The study reveals that 70% of millionaires work with a financial advisor, compared to just 37% of the general population. Moreover, over half (53%) of wealthy individuals consider their financial advisors their most trusted source of financial advice.

What are some financial pitfalls? ›

Common financial challenges that could manifest in other parts of your life include a lack of savings, insurance, investments, professional financial assistance, excess debts, and overspending. These financial problems could lead to anxiety and stress which may then develop into other medical problems.

Is 1% too high for a financial advisor? ›

Are you paying too much to your financial adviser? Many financial advisers charge based on how much money they manage on your behalf, and 1% of your total assets under management is a pretty standard fee. But psst: If you have over $1 million, a flat fee might make a lot more financial sense for you, pros say.

Where do millionaires keep their money if banks only insure $250k? ›

Millionaires can insure their money by depositing funds in FDIC-insured accounts, NCUA-insured accounts, through IntraFi Network Deposits, or through cash management accounts. They may also allocate some of their cash to low-risk investments, such as Treasury securities or government bonds.

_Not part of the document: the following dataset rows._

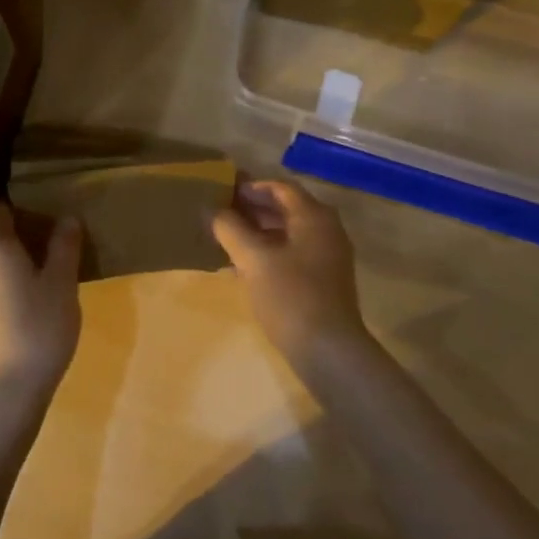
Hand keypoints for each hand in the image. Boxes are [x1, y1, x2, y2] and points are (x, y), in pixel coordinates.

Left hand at [0, 204, 82, 399]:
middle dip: (5, 236)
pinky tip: (12, 300)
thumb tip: (67, 218)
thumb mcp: (63, 284)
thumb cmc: (39, 326)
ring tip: (25, 273)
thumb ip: (64, 248)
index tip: (35, 212)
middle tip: (35, 244)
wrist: (5, 386)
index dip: (14, 209)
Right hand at [212, 180, 374, 366]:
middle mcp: (326, 230)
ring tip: (227, 237)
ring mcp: (328, 256)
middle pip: (286, 208)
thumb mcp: (253, 259)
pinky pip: (293, 253)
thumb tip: (210, 210)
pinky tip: (244, 265)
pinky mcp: (324, 280)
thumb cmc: (290, 296)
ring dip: (259, 231)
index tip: (222, 192)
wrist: (328, 351)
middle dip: (253, 208)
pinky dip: (269, 251)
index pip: (280, 188)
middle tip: (220, 213)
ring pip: (289, 232)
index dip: (250, 187)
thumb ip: (230, 229)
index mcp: (314, 217)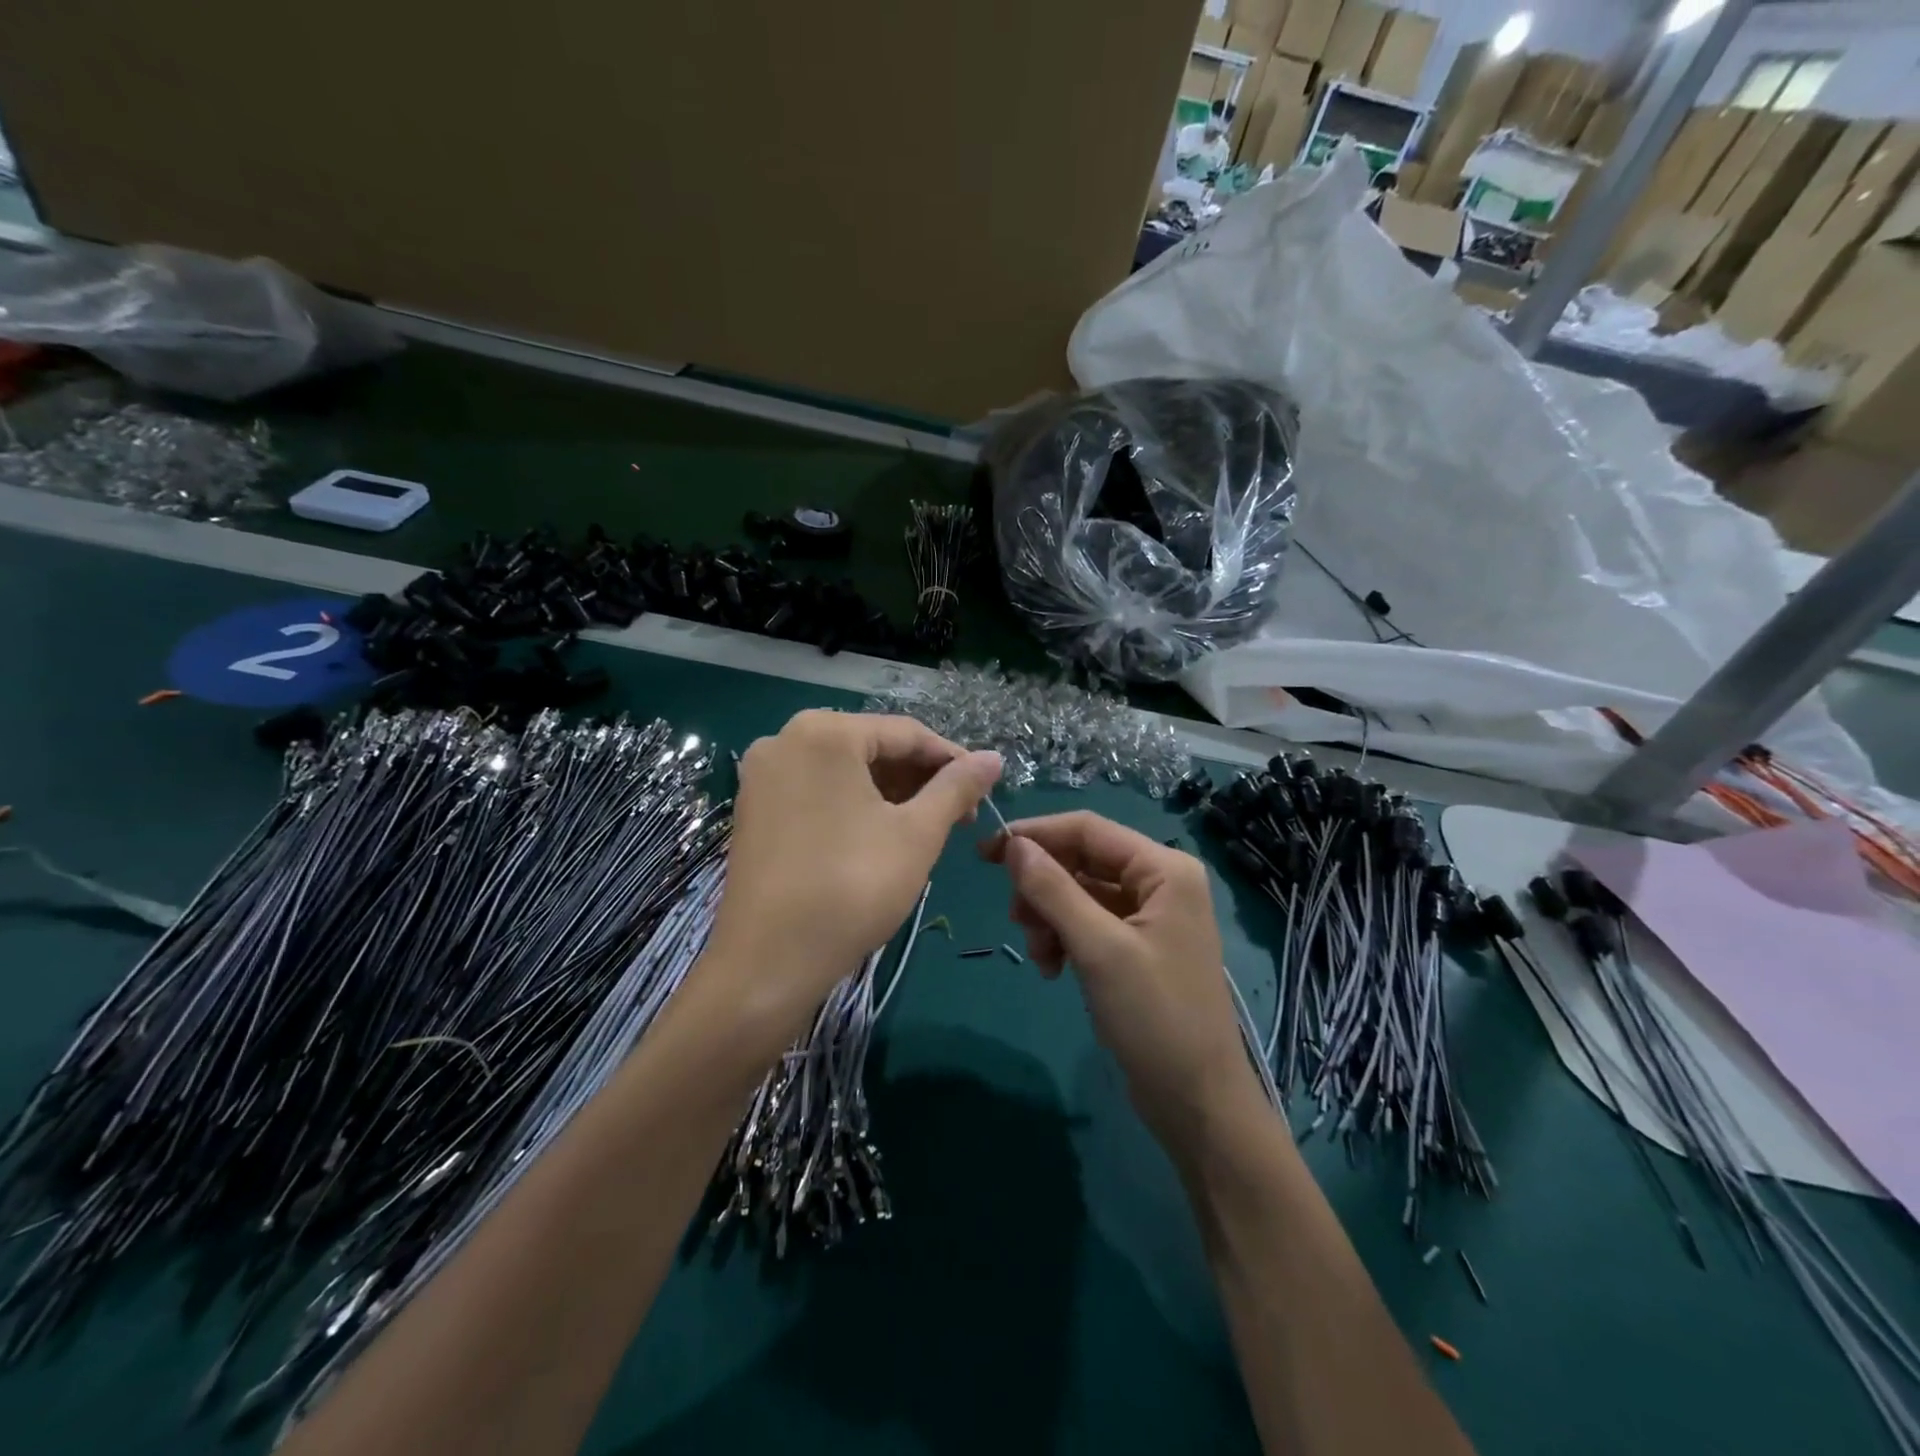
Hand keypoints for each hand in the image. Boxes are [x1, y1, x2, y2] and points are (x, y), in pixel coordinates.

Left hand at [707, 711, 1000, 1031]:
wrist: (769, 962)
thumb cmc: (852, 887)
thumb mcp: (917, 834)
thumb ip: (957, 787)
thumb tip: (994, 758)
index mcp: (824, 732)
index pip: (906, 733)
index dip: (952, 760)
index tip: (984, 790)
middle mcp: (785, 740)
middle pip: (871, 748)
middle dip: (919, 779)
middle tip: (958, 815)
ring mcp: (762, 776)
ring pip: (844, 771)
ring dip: (890, 793)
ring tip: (926, 828)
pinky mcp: (752, 809)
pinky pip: (816, 791)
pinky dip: (853, 805)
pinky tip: (879, 835)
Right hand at [982, 812, 1258, 1151]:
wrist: (1197, 1101)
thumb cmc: (1155, 1017)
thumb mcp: (1099, 949)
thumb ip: (1054, 890)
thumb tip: (1014, 844)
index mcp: (1164, 869)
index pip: (1087, 828)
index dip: (1035, 834)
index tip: (986, 852)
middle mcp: (1159, 881)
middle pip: (1082, 860)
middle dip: (1043, 887)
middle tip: (1016, 920)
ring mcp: (1148, 914)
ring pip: (1079, 892)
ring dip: (1049, 917)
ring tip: (1040, 956)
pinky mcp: (1136, 945)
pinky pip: (1087, 922)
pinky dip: (1063, 938)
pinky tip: (1053, 969)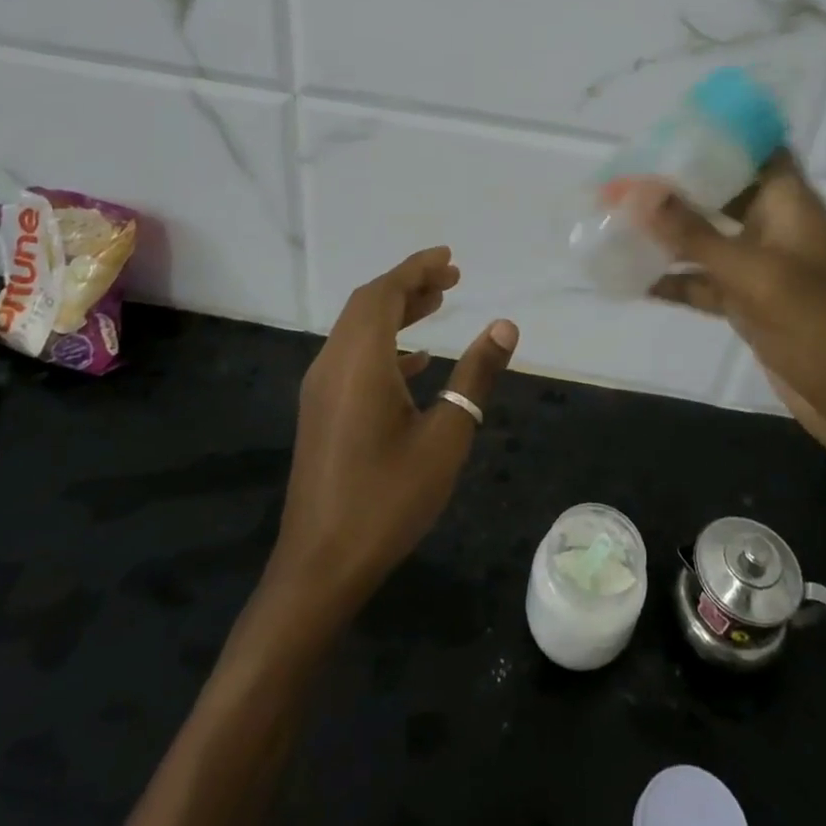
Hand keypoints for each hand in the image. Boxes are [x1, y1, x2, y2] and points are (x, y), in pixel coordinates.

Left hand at [270, 247, 518, 621]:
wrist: (321, 566)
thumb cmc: (388, 499)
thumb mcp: (446, 437)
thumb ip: (475, 376)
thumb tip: (505, 325)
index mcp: (359, 362)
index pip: (384, 293)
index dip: (416, 269)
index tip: (450, 258)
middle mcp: (333, 365)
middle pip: (367, 304)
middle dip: (408, 285)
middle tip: (452, 280)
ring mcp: (321, 389)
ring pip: (358, 330)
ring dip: (396, 312)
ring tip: (438, 306)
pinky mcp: (321, 412)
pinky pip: (353, 357)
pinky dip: (385, 345)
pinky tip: (416, 361)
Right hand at [623, 153, 825, 470]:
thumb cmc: (818, 321)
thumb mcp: (753, 273)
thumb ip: (694, 234)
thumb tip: (639, 193)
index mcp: (789, 203)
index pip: (757, 148)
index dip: (720, 135)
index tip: (670, 129)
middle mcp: (773, 226)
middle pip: (722, 191)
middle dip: (677, 184)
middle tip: (627, 175)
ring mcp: (760, 267)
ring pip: (706, 239)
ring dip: (667, 233)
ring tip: (615, 220)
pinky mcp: (748, 303)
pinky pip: (702, 282)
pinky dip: (673, 280)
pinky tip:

What is the biggest financial mistake people make? ›

Over-relying on credit cards and financing depreciating assets can worsen financial woes.
  1. Unnecessary Spending. ...
  2. Never-Ending Payments. ...
  3. Living Large on Credit Cards. ...
  4. Buying a New Vehicle. ...
  5. Spending Too Much on Your Home. ...
  6. Misusing Home Equity. ...
  7. Not Saving. ...
  8. Not Investing in Retirement.
5 days ago

What's your biggest financial regret? ›

The top regrets included not having a big enough emergency fund (mentioned by 28% of respondents), not investing aggressively enough (25%) and not buying a house when they were younger (22%).

At what level of wealth do you need a financial advisor? ›

Generally, having between $50,000 and $500,000 of liquid assets to invest can be a good point to start looking at hiring a financial advisor. Some advisors have minimum asset thresholds. This could be a relatively low figure, like $25,000, but it could $500,000, $1 million or even more.

Why do wealthy people use financial advisors? ›

Wealth Management Services For High-Net-Worth Individuals

Working with a wealth manager can help HNWIs develop a comprehensive financial plan that aligns with their goals and objectives. Wealth managers can also provide access to exclusive investment opportunities that are not available to the general public.

What percentage of the population has a financial advisor? ›

It is estimated that in the United States, 35% of people have a financial advisor. This indicates that almost one for every three of the population has sought advice from a professional financial advisor in managing their finances and investments.

What is considered high net worth for financial advisors? ›

High Net Worth Advisor Basics

The financial services industry generally defines a high net worth individual as anyone with liquid assets of $1 million or more. Liquid assets typically include checking and savings accounts, securities such as stocks and bonds, and shares of mutual funds and exchange-traded funds.